Hans Leicht schreibt in seinem Buch "Sturmwind über dem Abendland - Europa und der Islam im Mittelalter": "Nach dem Fall Palermos und Siziliens lebte der arabische Geist am Südende Europas weiter. Hier, wie in Spanien, blieb die Brücke, über die eine Fülle wissenschaftlicher Erkenntnisse und großer Traditionen aus der Antike in das Abendland flossen. Lange Zeit blieb dies für die Wissenschaft nur eine kaum begründete Behauptung. Enno Littmann tat die ersten Schritte des Beweises, und in der neuesten Zeit konnte Sigrid Hunke die ganze Fülle arabisch-islamischen Gedankengutes, dem die Menschheit einen Großteil der Fundamente ihres Geistes verdankt, in ihrem Standardwerk "Allahs Sonne über dem Abendland. Unser arabisches Erbe" aufarbeiten. Alleine 303 Wörter der deutschen Sprache, die arabischen Ursprungs sind, zählt sie auf. Über fünfzig astronomische Begriffe fanden Eingang in die Wissenschaft. In der Tat waren die Ströme der Erkenntnisse aus orientalischer Mittlerrolle und eigener Schöpfung die Geburt einer neuen Weltsicht."

Da die gegenseitige Beeinflussung der beiden Kulturkreise mannigfaltig war und ist, bleibt hier zu wenig Raum, um dies in aller Breite und Länge darzulegen. Raum bleibt aber, um Johann Wolfgang von Goethe diese Zeilen abschließen zu lassen, indem eine Passage aus dem "West-östlichen Divan" zum Besten gegeben wird: "Wer sich selbst und andere kennt; wird auch hier erkennen: Orient und Okzident; sind nicht mehr zu trennen."

1 Kommentare:

Andi 13. Februar 2008 um 12:19  

Leider hörte der Orient irgendwann auf sich weiter zu entwickeln. Und wie jeder weiß, bedeutet Stillstand Rückschritt. Kleingeister nutzen dies weidlich aus, um die Kulturen zu differenzieren, regelrecht zu diskriminieren und in Folge dessen zu entzweien.

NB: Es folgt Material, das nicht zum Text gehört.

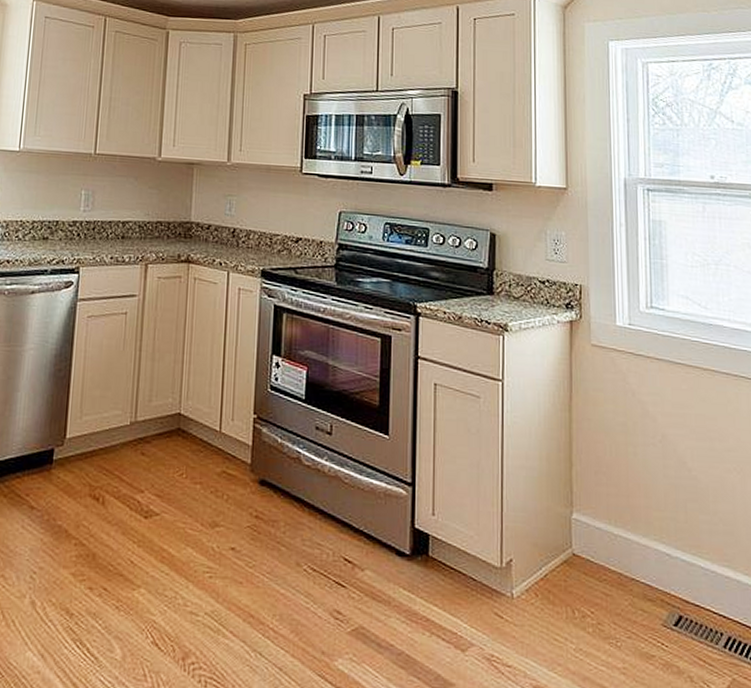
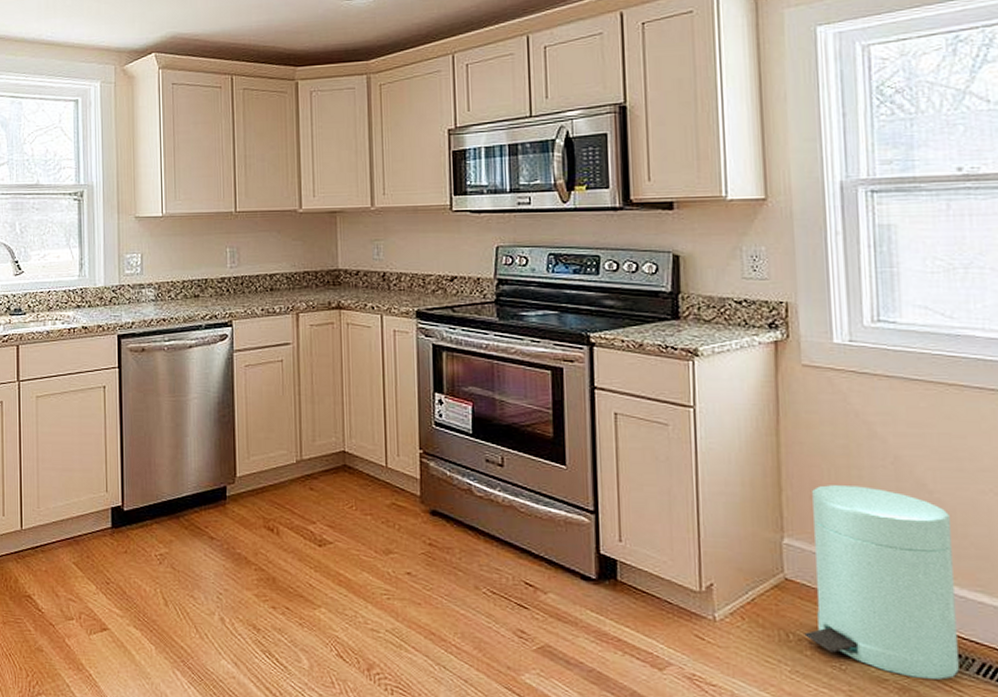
trash can: none [587,461,711,654] -> present [804,485,959,680]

Es gibt meines Erachtens nach keine gastfreundlichere und höflichere Kultur wie die des Islam. Da ist unsere westliche Kultur, wo man noch nicht einmal seinen Nachbarn beim Namen kennt und froh ist, wenn man vor anderen seine Ruhe hat, mittelalterliches Entwicklungsland.

Lieber Roberto,
ich finde es mutig und beachtenswert, daß Du versuchst, eine Brücke zwischen den beiden Kulturen zu schlagen, wo es doch bequemer wäre, sich dem breiten Strom der Masse anzuschließen und über die anderen zu hetzen. Sei Dir meiner moralischen sowie geistigen Unterstützung gewiß.